» **WHAT YOU HAVE TO DO**:
From the line with "(565, 199) none" to the final line, print the records exactly as they are.

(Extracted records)
__________________________________________________
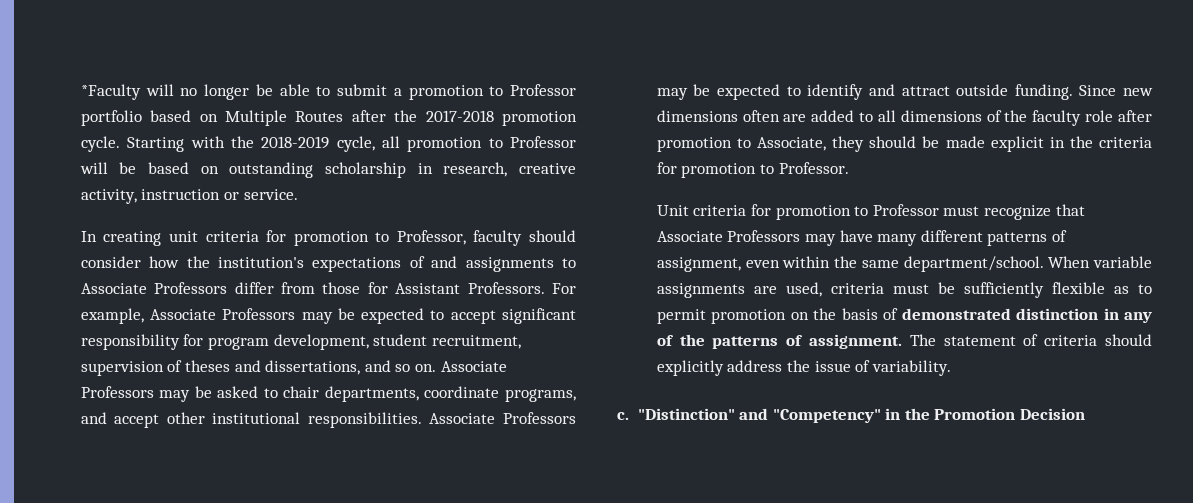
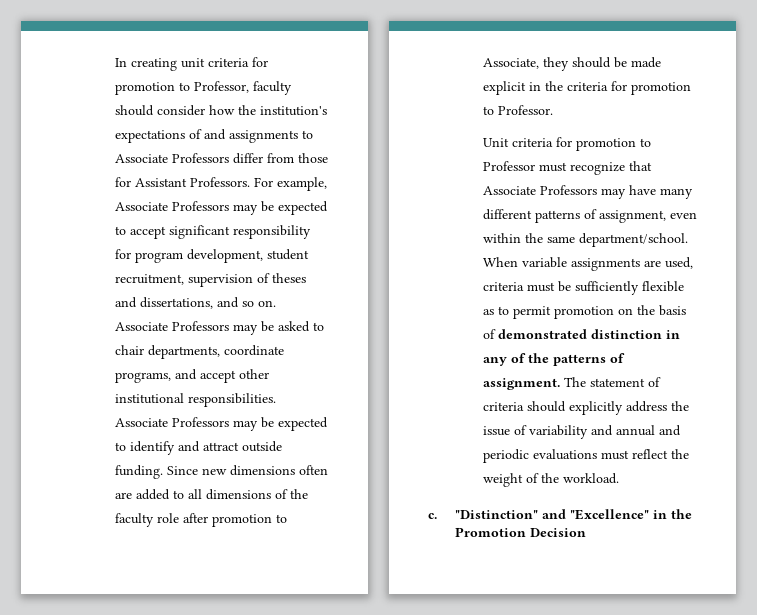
[80,84,577,100] [80,110,577,126] [80,136,577,152] [79,162,576,178] [80,189,298,204] *Faculty will no longer be able to submit a promotion to Professor portfolio based on Multiple Routes after the 2017-2018 promotion cycle. Starting with the 2018-2019 cycle, all promotion to Professor will be based on outstanding scholarship in research, creative activity, instruction or service. // -> (114, 62) none
[871,360,951,376] variability. -> [528,425,681,439] [482,449,689,463] [482,473,619,487] variability and annual and periodic evaluations must reflect the weight of the workload.
[772,409,881,423] "Competency" -> [570,509,650,520] "Excellence"

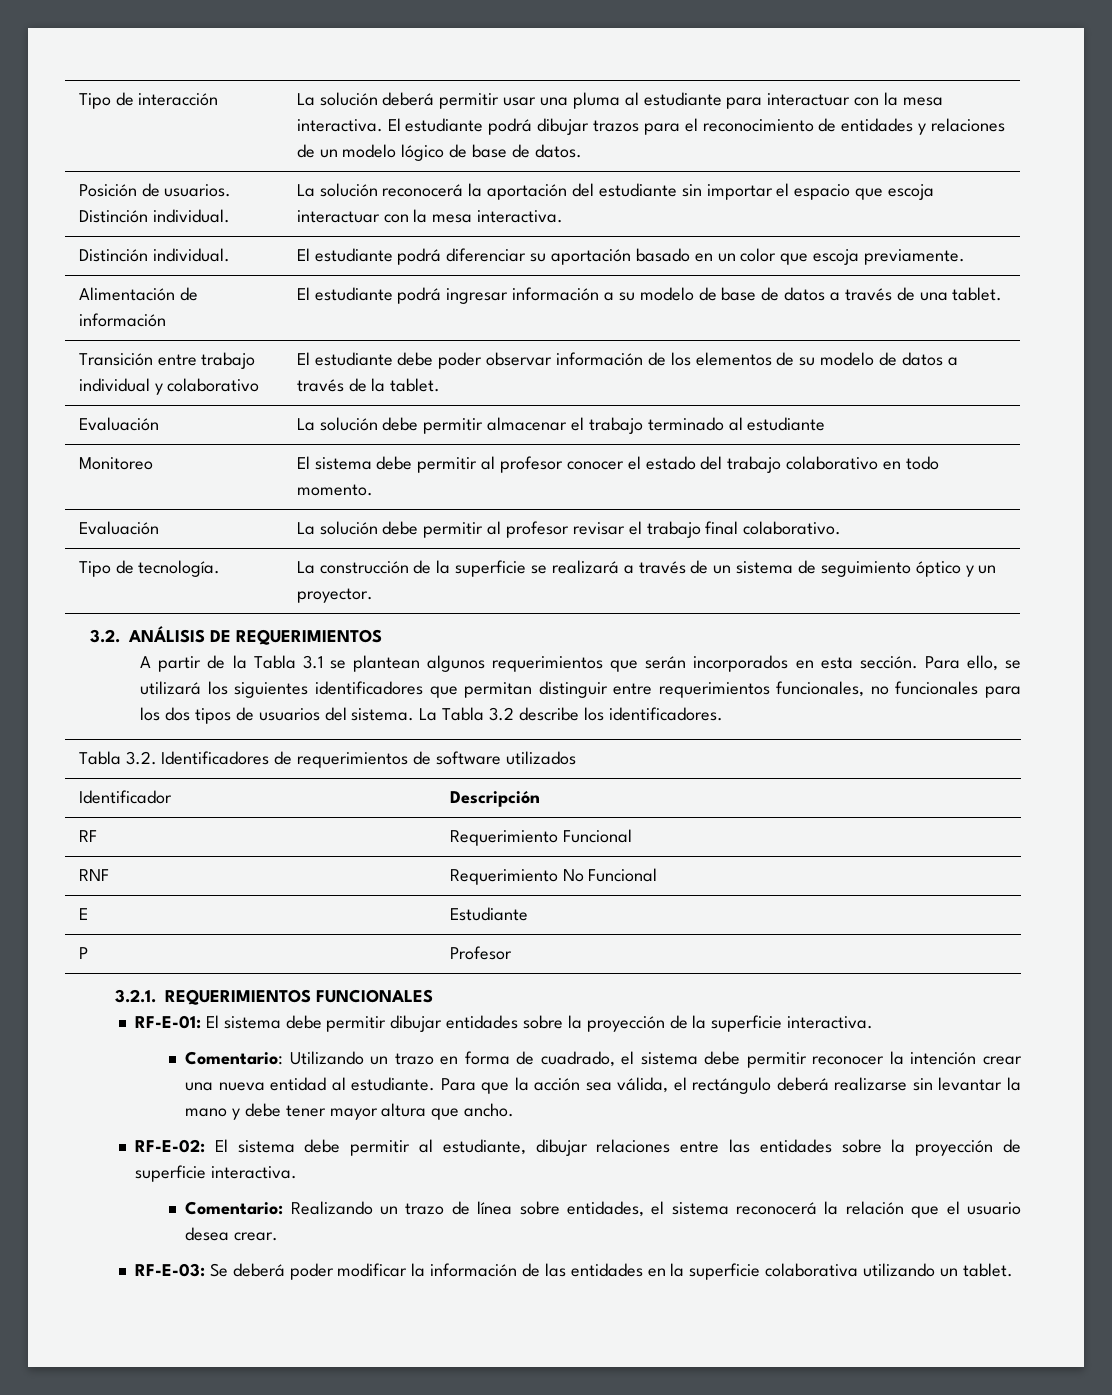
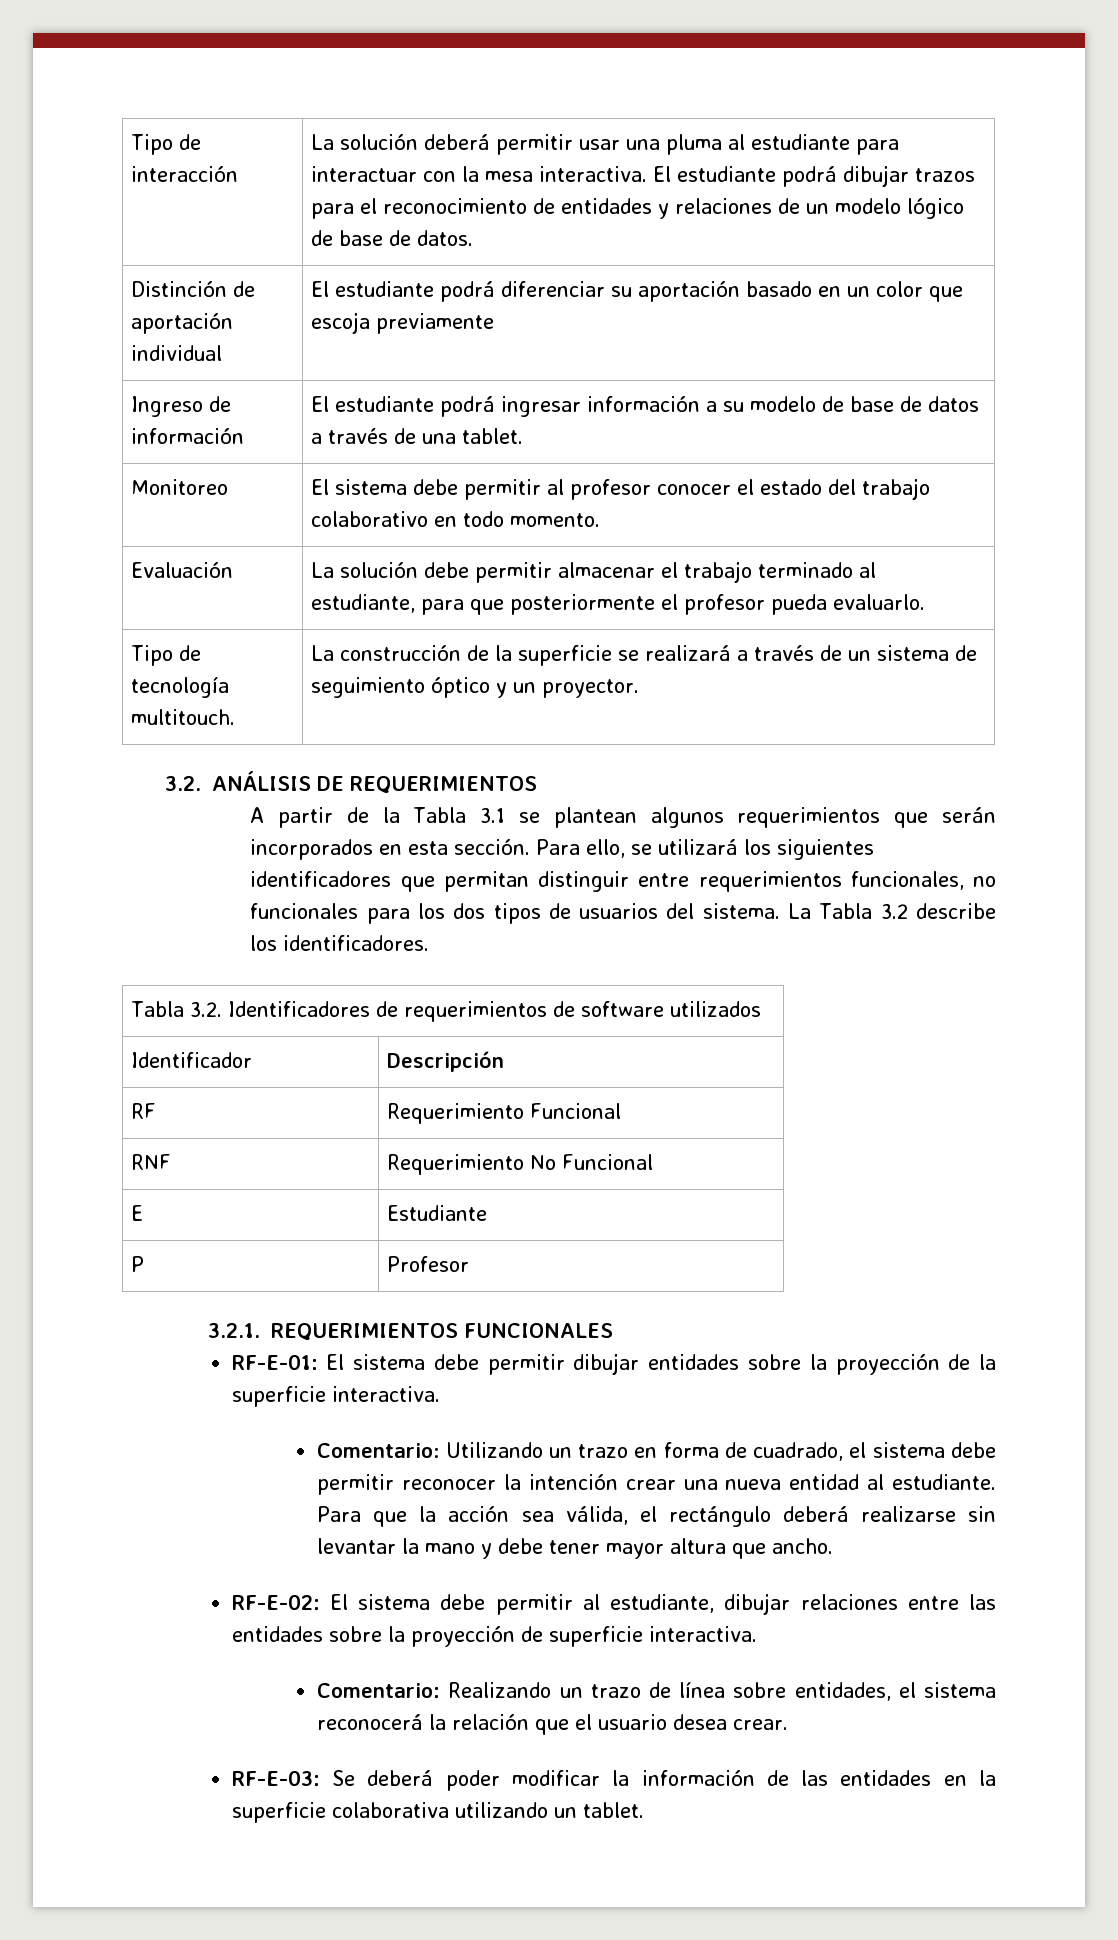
[78,183,232,197] [78,209,230,223] [296,183,934,200] [296,209,564,223] [78,248,230,262] Posición de usuarios. Distinción individual. | La solución reconocerá la aportación del estudiante sin importar el espacio que escoja interactuar con la mesa interactiva. // Distinción individual. -> [131,281,256,297] [131,313,234,334] [131,345,223,361] Distinción de aportación individual
[863,249,965,265] [78,287,175,301] previamente. // Alimentación -> [376,313,495,334] [131,396,204,417] previamente // Ingreso
[78,352,256,369] [78,378,260,395] [296,352,958,369] [296,378,441,392] [78,417,159,431] [296,417,826,434] // Transición entre trabajo individual y colaborativo | El estudiante debe poder observar información de los elementos de su modelo de datos a través de la tablet. // Evaluación | La solución debe permitir almacenar el trabajo terminado al estudiante -> (524, 436) none
[487,521,842,538] [78,560,221,577] al profesor revisar el trabajo final colaborativo. // Tipo de tecnología. -> [558,561,877,583] [311,594,926,615] [131,645,202,666] [131,677,230,698] [131,709,236,725] almacenar el trabajo terminado al estudiante, para que posteriormente el profesor pueda evaluarlo. // Tipo de tecnología multitouch.

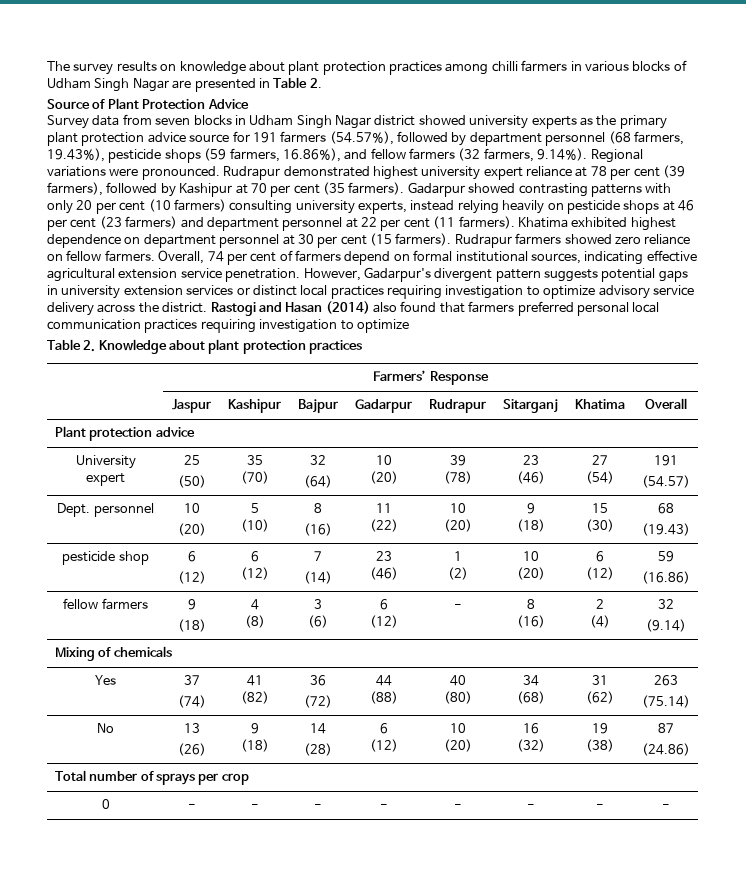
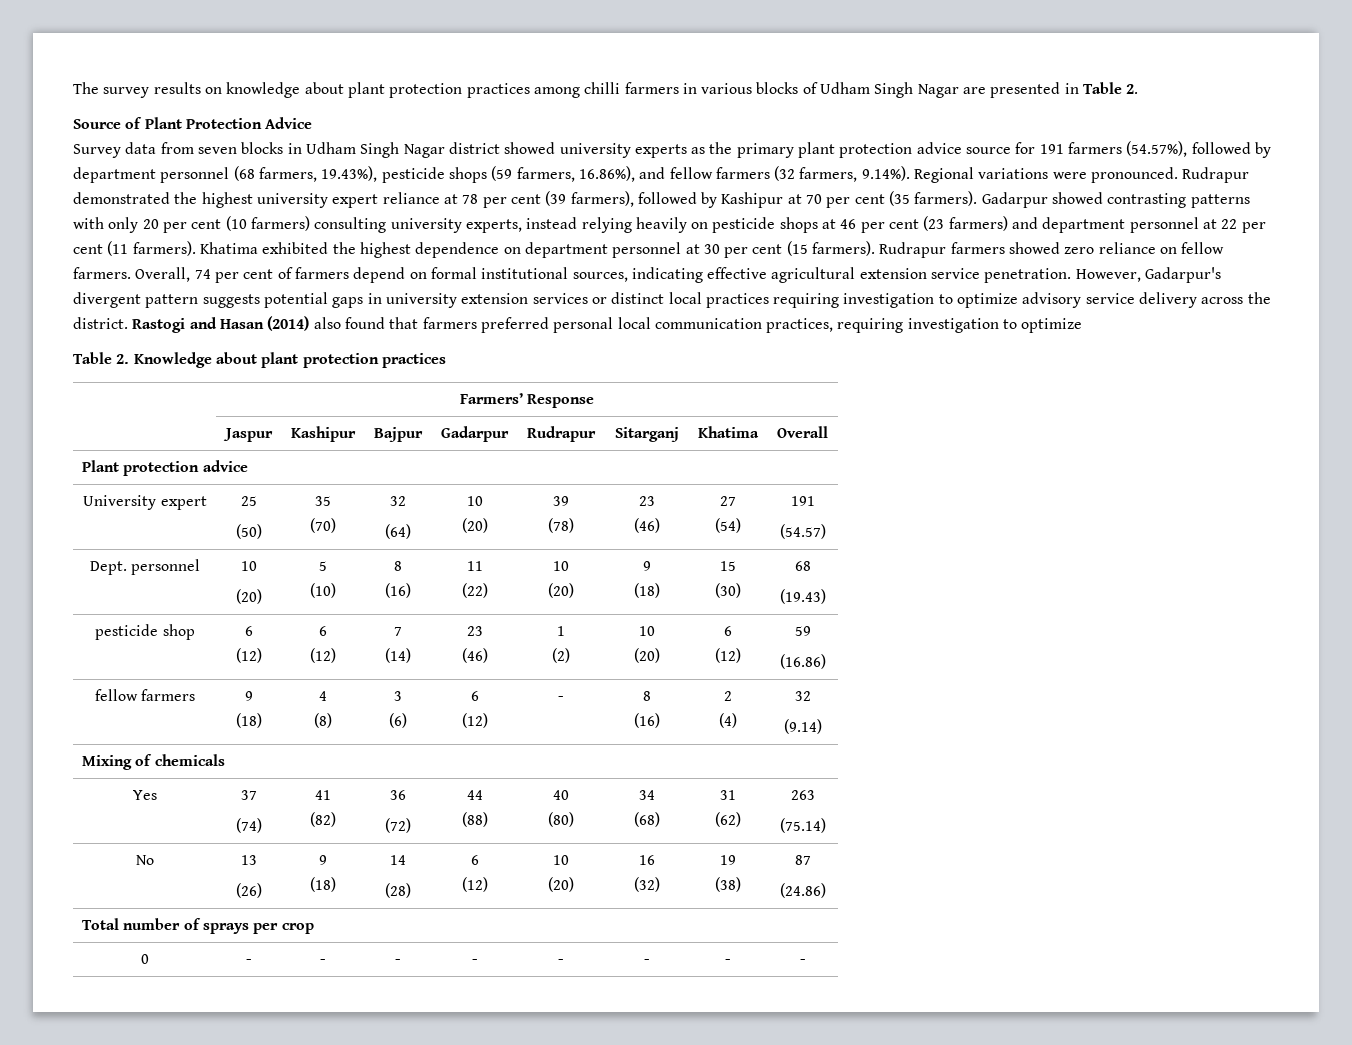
(370, 171) none -> [174,192,198,204] the
(628, 222) none -> [332,242,356,254] the
[144,319,198,333] practices -> [766,318,834,333] practices,

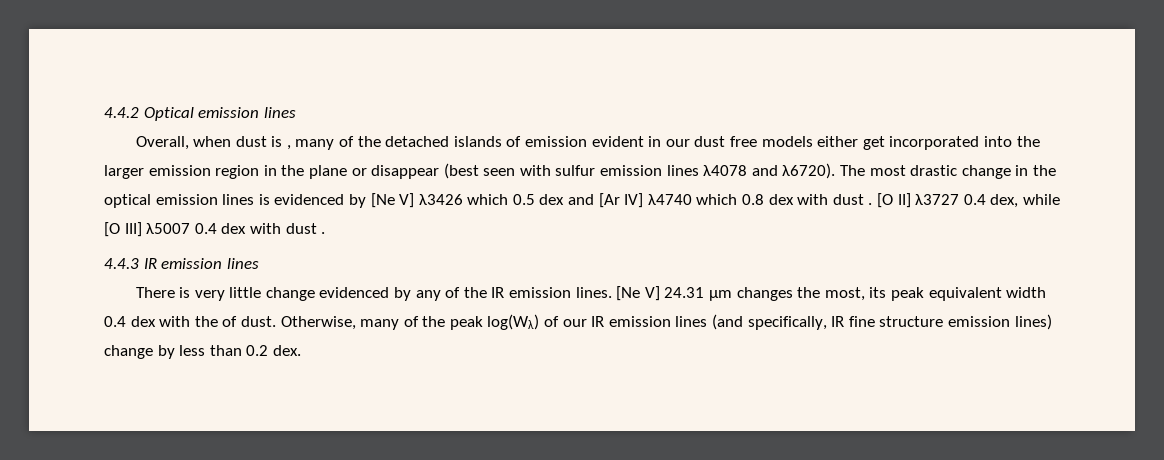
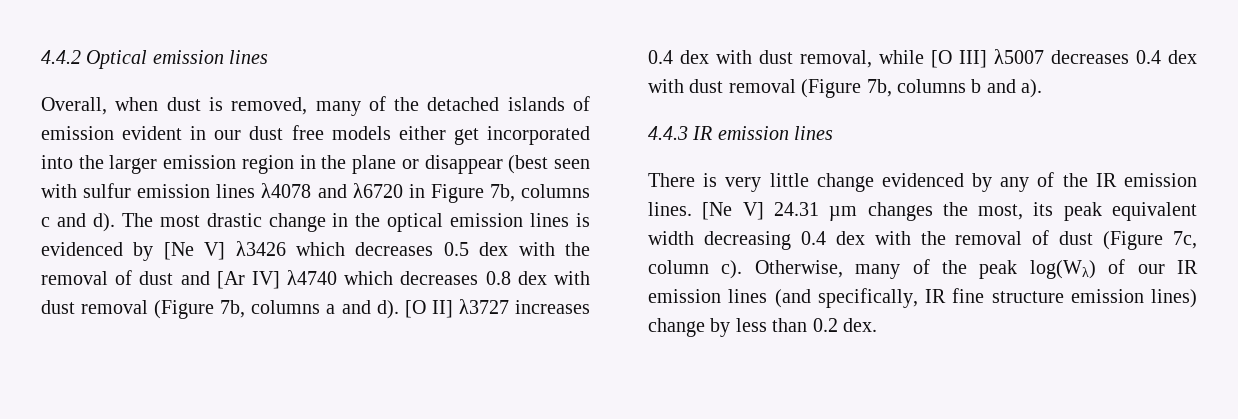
[286,145,291,150] , -> [231,97,308,115] removed,
[782,163,836,179] λ6720). -> [352,183,591,203] [41,213,115,232] λ6720 in Figure 7b, columns c and d).
(509, 199) none -> [355,242,434,256] decreases
(565, 199) none -> [518,242,590,256] [41,270,174,285] with the removal of dust
(738, 199) none -> [400,271,479,285] decreases
[868,193,1019,208] . [O II] λ3727 0.4 dex, -> [81,299,591,319] [648,50,872,68] removal (Figure 7b, columns a and d). [O II] λ3727 increases 0.4 dex with dust removal,
[194,223,326,234] 0.4 dex with dust . -> [1051,50,1197,64] [648,79,1043,98] decreases 0.4 dex with dust removal (Figure 7b, columns b and a).
(1047, 292) none -> [703,231,791,250] decreasing
[222,316,276,327] of dust. -> [955,230,1197,250] [648,260,743,279] removal of dust (Figure 7c, column c).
__________________________________________________
» **THE ANSWER**:
(565, 199) none -> [518,242,590,256] [41,270,174,285] with the removal of dust
(738, 199) none -> [400,271,479,285] decreases
[868,193,1019,208] . [O II] λ3727 0.4 dex, -> [81,299,591,319] [648,50,872,68] removal (Figure 7b, columns a and d). [O II] λ3727 increases 0.4 dex with dust removal,
[194,223,326,234] 0.4 dex with dust . -> [1051,50,1197,64] [648,79,1043,98] decreases 0.4 dex with dust removal (Figure 7b, columns b and a).
(1047, 292) none -> [703,231,791,250] decreasing
[222,316,276,327] of dust. -> [955,230,1197,250] [648,260,743,279] removal of dust (Figure 7c, column c).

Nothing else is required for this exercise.